» **Exercise objective**:
Copy the data exactly from the line that contains "left wrist: (411, 287, -16)" through the line that contains "left hip: (579, 340, -9)", keeping both end lines and leaving out everything else.

» **Data for this exercise**:
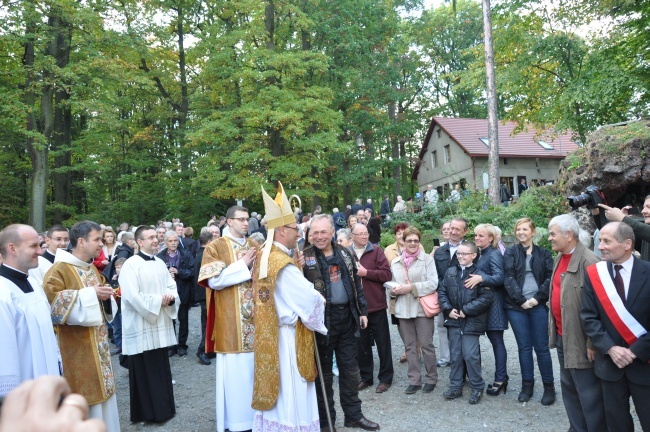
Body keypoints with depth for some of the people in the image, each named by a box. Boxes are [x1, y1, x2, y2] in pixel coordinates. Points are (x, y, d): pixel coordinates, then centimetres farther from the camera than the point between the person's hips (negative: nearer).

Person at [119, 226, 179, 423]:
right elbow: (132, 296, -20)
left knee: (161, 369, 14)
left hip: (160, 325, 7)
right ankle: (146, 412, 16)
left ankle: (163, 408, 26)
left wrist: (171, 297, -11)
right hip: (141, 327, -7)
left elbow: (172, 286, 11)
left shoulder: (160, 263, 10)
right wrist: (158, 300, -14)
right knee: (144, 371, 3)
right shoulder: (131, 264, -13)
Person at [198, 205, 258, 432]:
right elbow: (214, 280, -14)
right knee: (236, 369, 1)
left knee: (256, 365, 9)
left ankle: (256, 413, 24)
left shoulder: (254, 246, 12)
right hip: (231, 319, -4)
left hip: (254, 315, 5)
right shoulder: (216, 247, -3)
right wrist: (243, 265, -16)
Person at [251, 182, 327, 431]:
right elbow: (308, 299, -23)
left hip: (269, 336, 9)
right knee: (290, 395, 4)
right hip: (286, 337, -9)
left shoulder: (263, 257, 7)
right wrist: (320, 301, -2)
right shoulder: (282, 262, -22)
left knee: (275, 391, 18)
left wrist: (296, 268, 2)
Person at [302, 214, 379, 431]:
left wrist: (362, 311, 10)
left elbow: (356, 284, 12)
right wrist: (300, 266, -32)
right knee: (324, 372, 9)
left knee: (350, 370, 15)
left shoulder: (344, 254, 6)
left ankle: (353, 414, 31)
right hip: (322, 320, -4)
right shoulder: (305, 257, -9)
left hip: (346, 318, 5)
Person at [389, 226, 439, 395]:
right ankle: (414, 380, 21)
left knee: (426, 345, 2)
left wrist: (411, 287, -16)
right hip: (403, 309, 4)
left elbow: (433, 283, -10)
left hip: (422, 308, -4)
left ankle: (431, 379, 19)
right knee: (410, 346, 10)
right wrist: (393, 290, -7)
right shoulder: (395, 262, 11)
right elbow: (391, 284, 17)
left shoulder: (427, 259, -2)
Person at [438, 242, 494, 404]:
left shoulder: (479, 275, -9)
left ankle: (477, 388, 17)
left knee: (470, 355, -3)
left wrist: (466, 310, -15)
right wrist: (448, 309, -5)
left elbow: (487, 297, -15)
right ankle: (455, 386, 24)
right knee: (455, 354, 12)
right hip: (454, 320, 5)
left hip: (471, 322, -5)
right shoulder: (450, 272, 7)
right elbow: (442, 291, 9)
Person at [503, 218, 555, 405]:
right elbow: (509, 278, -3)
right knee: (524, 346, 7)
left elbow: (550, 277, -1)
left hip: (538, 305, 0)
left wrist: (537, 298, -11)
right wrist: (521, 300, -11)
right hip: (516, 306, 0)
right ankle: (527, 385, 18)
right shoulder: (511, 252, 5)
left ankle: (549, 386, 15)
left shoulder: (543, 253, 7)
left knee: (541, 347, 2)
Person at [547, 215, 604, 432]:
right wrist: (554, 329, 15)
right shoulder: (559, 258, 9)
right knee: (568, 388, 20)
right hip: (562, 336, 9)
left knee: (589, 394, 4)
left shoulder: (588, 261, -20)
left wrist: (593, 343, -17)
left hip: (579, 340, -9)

...

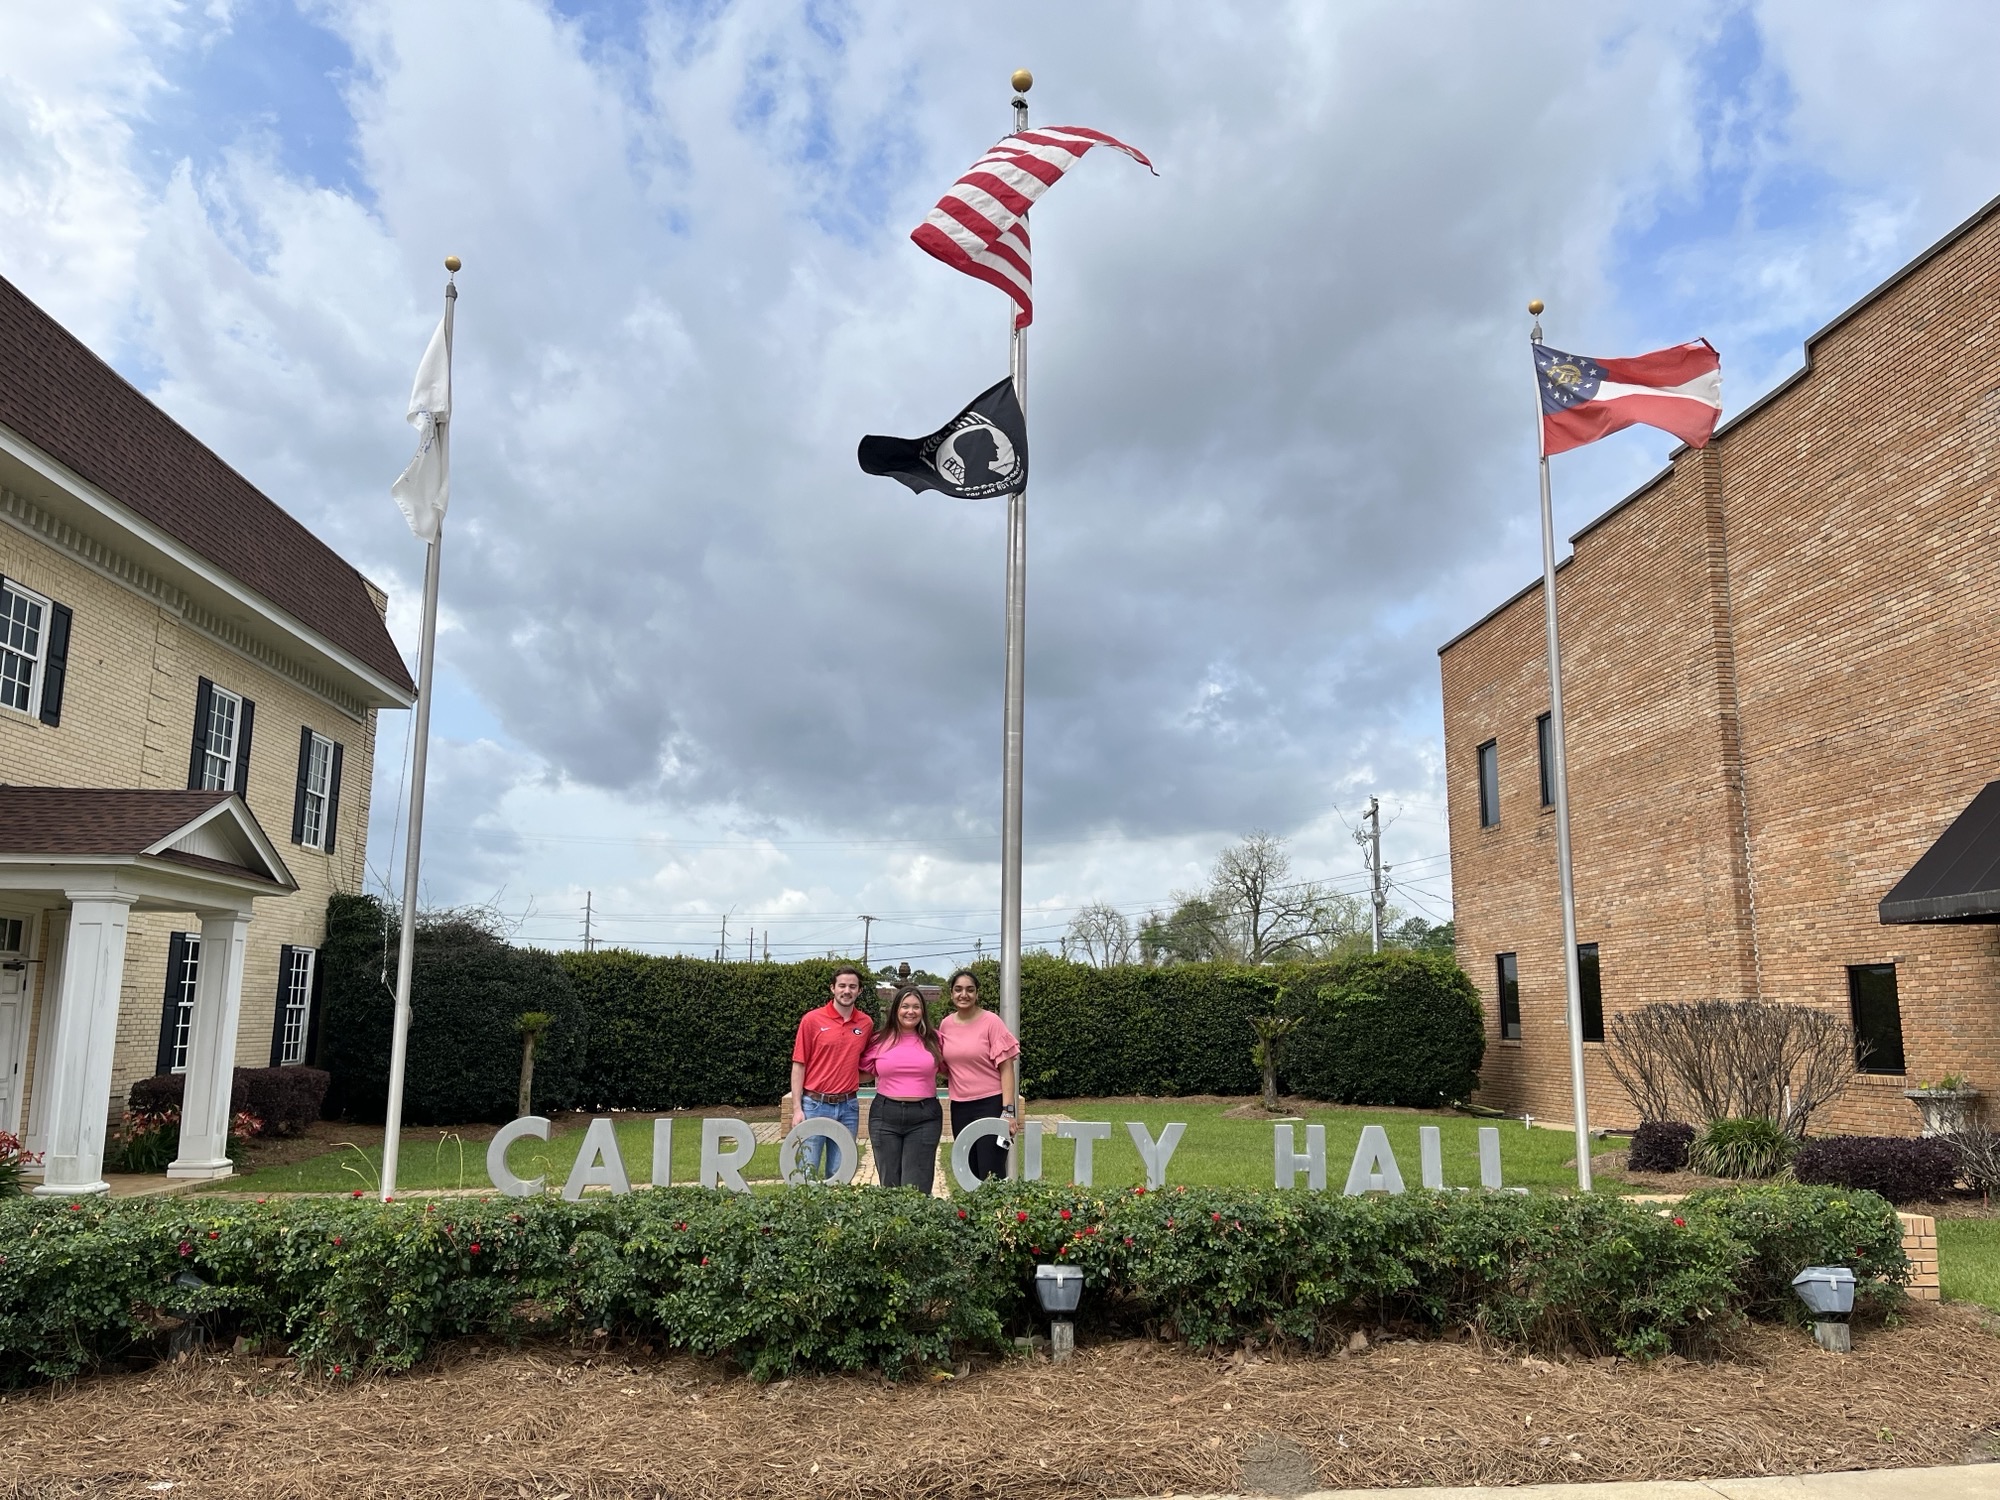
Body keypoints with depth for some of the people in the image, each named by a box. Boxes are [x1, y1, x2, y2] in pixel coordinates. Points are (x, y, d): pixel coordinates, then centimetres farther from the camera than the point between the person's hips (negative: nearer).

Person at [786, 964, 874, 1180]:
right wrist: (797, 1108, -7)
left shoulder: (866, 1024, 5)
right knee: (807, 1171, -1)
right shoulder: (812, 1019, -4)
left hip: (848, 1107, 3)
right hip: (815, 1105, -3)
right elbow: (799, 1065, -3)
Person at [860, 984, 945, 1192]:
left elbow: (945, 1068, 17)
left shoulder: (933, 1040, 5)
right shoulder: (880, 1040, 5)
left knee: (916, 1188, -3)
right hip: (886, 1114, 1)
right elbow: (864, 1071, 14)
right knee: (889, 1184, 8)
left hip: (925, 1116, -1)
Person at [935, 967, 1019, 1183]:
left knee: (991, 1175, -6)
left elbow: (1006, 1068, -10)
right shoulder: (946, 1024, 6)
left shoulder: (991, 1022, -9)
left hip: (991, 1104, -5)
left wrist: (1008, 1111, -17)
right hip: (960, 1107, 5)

» **Solution for this exercise**:
left wrist: (411, 287, -16)
right hip: (403, 309, 4)
left elbow: (433, 283, -10)
left hip: (422, 308, -4)
left ankle: (431, 379, 19)
right knee: (410, 346, 10)
right wrist: (393, 290, -7)
right shoulder: (395, 262, 11)
right elbow: (391, 284, 17)
left shoulder: (427, 259, -2)
Person at [438, 242, 494, 404]:
left shoulder: (479, 275, -9)
left ankle: (477, 388, 17)
left knee: (470, 355, -3)
left wrist: (466, 310, -15)
right wrist: (448, 309, -5)
left elbow: (487, 297, -15)
right ankle: (455, 386, 24)
right knee: (455, 354, 12)
right hip: (454, 320, 5)
left hip: (471, 322, -5)
right shoulder: (450, 272, 7)
right elbow: (442, 291, 9)
Person at [503, 218, 555, 405]:
right elbow: (509, 278, -3)
right knee: (524, 346, 7)
left elbow: (550, 277, -1)
left hip: (538, 305, 0)
left wrist: (537, 298, -11)
right wrist: (521, 300, -11)
right hip: (516, 306, 0)
right ankle: (527, 385, 18)
right shoulder: (511, 252, 5)
left ankle: (549, 386, 15)
left shoulder: (543, 253, 7)
left knee: (541, 347, 2)
Person at [547, 215, 604, 432]:
right wrist: (554, 329, 15)
right shoulder: (559, 258, 9)
right knee: (568, 388, 20)
right hip: (562, 336, 9)
left knee: (589, 394, 4)
left shoulder: (588, 261, -20)
left wrist: (593, 343, -17)
left hip: (579, 340, -9)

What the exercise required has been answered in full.